Piet Vanrobaeys
Een mens
zou kunnen proberen om naar de wereld te kijken met een anti-ontologische blik.
Dat betekent dat hij de dingen zou zien met de domheid van de registratie, als
pure lege vormen die nog niet met betekenis zijn opgeladen, omdat er ook geen
context voor bestaat.
Een
anti-ontologische houding impliceert dat geen enkel begrip op objectieve wijze
kenbaar is. Niets kan erover worden gezegd dat niet context-afhankelijk is:
zoals het voor mensen immers onmogelijk is om geen betekenis te produceren, zo
is het voor hen evenzeer onmogelijk om zich buiten een context te begeven.
Voor de
wereld betekent deze anti-ontologische blik dat geen enkel ding op zichzelf
staat, dat geen enkel ding "gegeven" is. De betekenis van een ding is
geen zaak van dat ding maar van mensen die het ding benoemen, in context
brengen, betekenis geven. Er zijn geen natuurlijke betekenissen, betekenissen
zijn attributies van mensen die dingen "betekenen", inlijven in hun verbeeldingscontexten. Op die
manier schiep de mens zich zijn wereld, de mens schiep zich zijn God, zijn
schoonheid, zijn waarden en idealen, zijn kunst, kortom, zijn instanties. Al
deze zijnsvormen zijn louter artificieel.
De
primitieve mens was zich van deze kunstmatigheid niet bewust. Het comfort om te
kunnen ontsnappen aan de afgrondelijkheid van de onwetendheid bracht hem tot de
verbeeldingsstrategie die men projectie noemt. Projectie is een vorm van
betekenisproductie die steunt op het transfereren van een particulier concept
(vanuit het ego, het innerlijke, het zelf) naar buiten toe. Een (al dan niet
problematisch) particulier concept wordt aldus geëxporteerd buiten het zelf en
wordt door dat zelf beschouwd als een eigenschap van een externe instantie.
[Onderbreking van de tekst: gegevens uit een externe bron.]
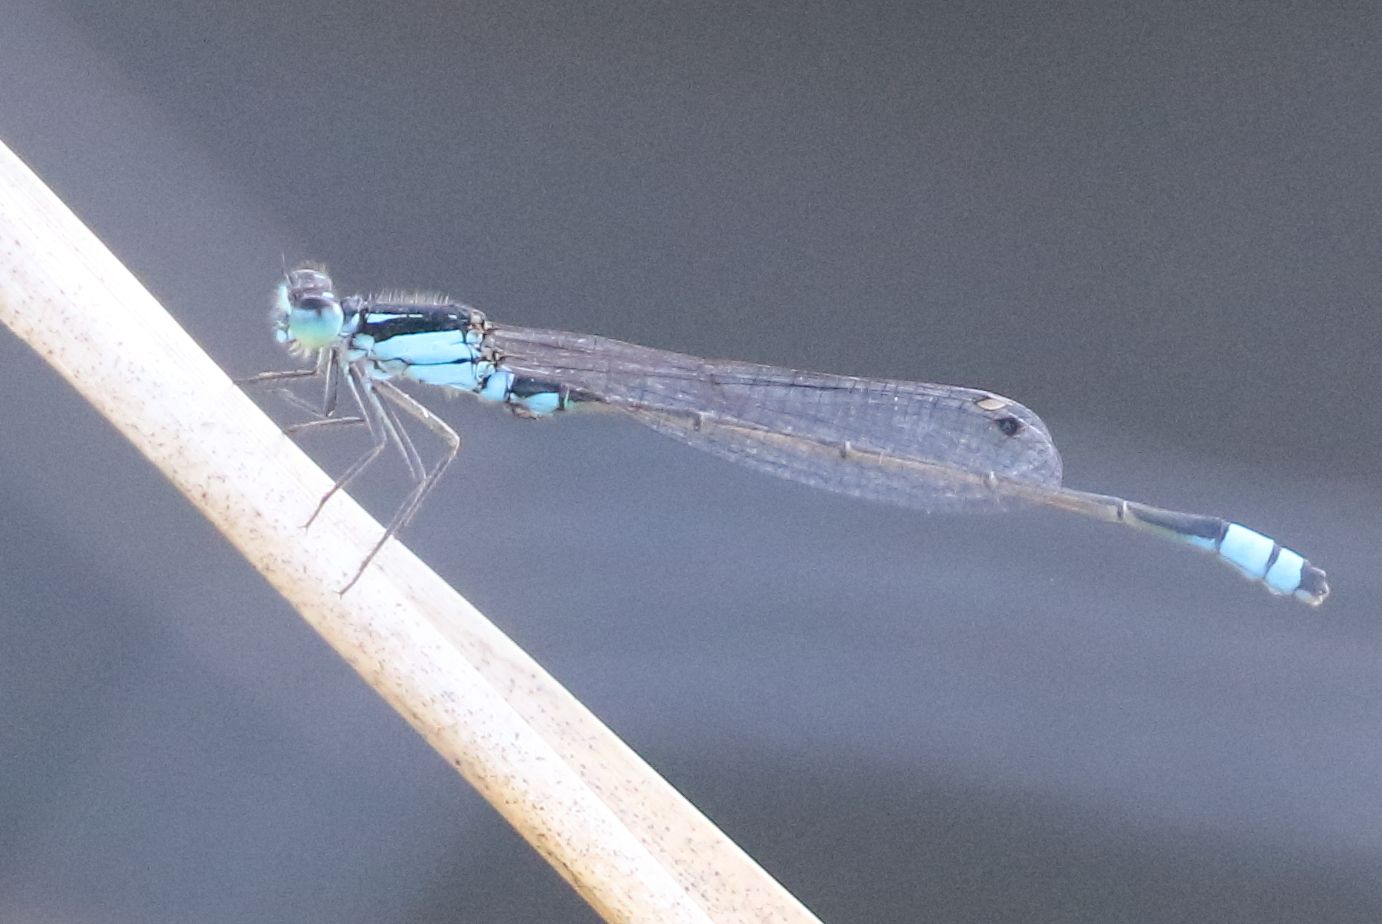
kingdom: Animalia
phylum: Arthropoda
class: Insecta
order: Odonata
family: Coenagrionidae
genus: Ischnura
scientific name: Ischnura heterosticta
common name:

Deze projectieve strategie, deze "instantiëring" of externe
attributie is als een constante verbeeldingsstrategie aanwijsbaar in de cultuurgeschiedenis
en omwille van het aldus geleverde mentale comfort werden en worden nog altijd
oorlogen uitgevochten.
Zoals
hierboven beschreven impliceert de anti-ontologische blik dat geen enkel ding
contextloos op zichzelf staat maar door de mens in contexten wordt
"betekend": elke betekenis is een artificieel (dwz menselijk)
"construct". Elke betekenis, elke zijnsvorm dus, is toegekend, elke
betekenis is mensenwerk.
Voor de
kunst betekent de anti-ontologische blik dat geen enkel kunstwerk op zichzelf
staat en dat de aura die vaak aan een kunstwerk wordt toegeschreven ook het
resultaat is van de perceptie en verwerking bij de beschouwer. De aura is
functie van de operationele (momentane) relatie tussen de verwijzingskracht en
rijkdom van de kunstpropositie enerzijds en de inzetbaarheid ervan in het
receptieve (perceptieve en contextuele) bestandenpotentieel van de beschouwer
anderzijds.
In deze
particuliere relatie tussen de perceptie en de kracht van de erop
toegepaste kunstmatigheid (de
menselijke verbeelding) werkt het kunstwerk. Zonder mensen is het kunstwerk,
zoals elke andere vorm, leeg.
Deze
invalshoek is essentieel in de benadering van het werk van Stijn Van Dorpe.
Zijn werk vertrekt inderdaad vanuit deze reflectie en vanuit het verlangen om die
leegte aan te raken, de leegte die als een ultieme, niet problematische maar
vertrouwen schenkende waarheid wordt gepercipieerd.
Nog
specifieker concretiseert dit verlangen zich als een verlangen naar
betekenisloosheid: het niet moeten volgen van de betekenisdwang waartoe de
cultuur altijd weer mobiliseert. Deze betekenisloosheid benadert hij op
uiteenlopende wijzen, o.m. door te focussen op het principe van de puur formele
werkwijze, een (soms ontwapenend stomme, soms schaamteloos pornografische) logica
waarvan hij slechts uitvoerder is. Dat daarbij als nevenproduct schoonheid kan
ontstaan is geen probleem.
De
onvermijdelijke verbeeldingsarbeid, de niet te vermijden menselijke
kunstmatigheid, de kunstreflex die steeds weer opduikt, wordt zichtbaar gemaakt
en in contrast geplaatst met de feitelijke fysische en materiële werkelijkheid:
door obstakels, dingen die in de weg zitten of die zich op de één of andere
manier in hun materialiteit laten zien of voelen.